Ross confirmed this with a few clicks and stared at the objects in D-Space. “The darknet is still new in many places—and being taken up first by misfits and outsiders—like most new frontiers. That was the case here in the beginning as well—just look at Loki’s reputation score.”
“But let’s not just drink the Kool-Aid here. We should always be asking ourselves if—”
“Excuse me. I don’t mean to bother you. . . .”
Sebeck looked up to see a man in his early thirties, with his wife and their infant in a stroller. The man’s call-out identif
ied him as Prescott3, his wife as Linah. “Sorry to interrupt you, but I couldn’t help notice your quest icon. Are you Pete Sebeck?”
Sebeck nodded.
“I’ve been following your quest for months. It’s an honor to have you here in Greeley. I wonder if we could get a picture with you?”
Sebeck could see the man was a sixth-level Architect with a three-star reputation score. He looked back down at the man himself, and suddenly realized how the world had changed. “Sure. Happy to.”
“Oh, that’s so nice of you. Here. . . .” He picked up his infant and extended him for Sebeck to hold in his lap. Sebeck accepted the child uncertainly—it had been a long time since he’d held an infant. As he looked down at the child, he couldn’t help but think of his own son, Chris. Sebeck had barely been seventeen when he became a father.
The parents moved in on either side of Sebeck’s chair. “I want to have this picture to show Aaron when he grows up.”

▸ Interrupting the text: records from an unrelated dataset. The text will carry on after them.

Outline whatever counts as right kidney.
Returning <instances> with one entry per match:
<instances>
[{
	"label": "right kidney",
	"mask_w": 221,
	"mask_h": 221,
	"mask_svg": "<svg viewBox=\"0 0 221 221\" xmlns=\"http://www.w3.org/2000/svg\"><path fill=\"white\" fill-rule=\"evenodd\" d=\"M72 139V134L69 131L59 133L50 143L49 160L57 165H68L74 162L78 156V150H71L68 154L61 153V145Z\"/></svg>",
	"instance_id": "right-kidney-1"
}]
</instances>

Ross was standing now looking at the four of them, aiming his HUD glasses. Sebeck remembered that most HUD glasses had built-in cameras. It was the source of all the many millions of photos and videos people were uploading to the darknet—the eyes of this distributed society.
“Smile. . . .”
Everyone smiled.
Ross then slid the virtual photo across D-Space over to the parents, and then he slid a copy over to Sebeck as well.
The parents were cooing as they collected their son. “That looks great. Thank you so much, Rakh. Detective Sebeck. The very best of luck on your quest—for all our sakes.”
The parents started moving off, the father holding his son in his arms.
Ross watched them go. “Let’s talk about this quest of yours.”
“What about it? The Thread has been leading me in a circle around the town of Greeley for a week now. There’s something here I’m supposed to be doing or getting or understanding—and I’m not.”
“Do you think the Cloud Gate is here in Greeley?”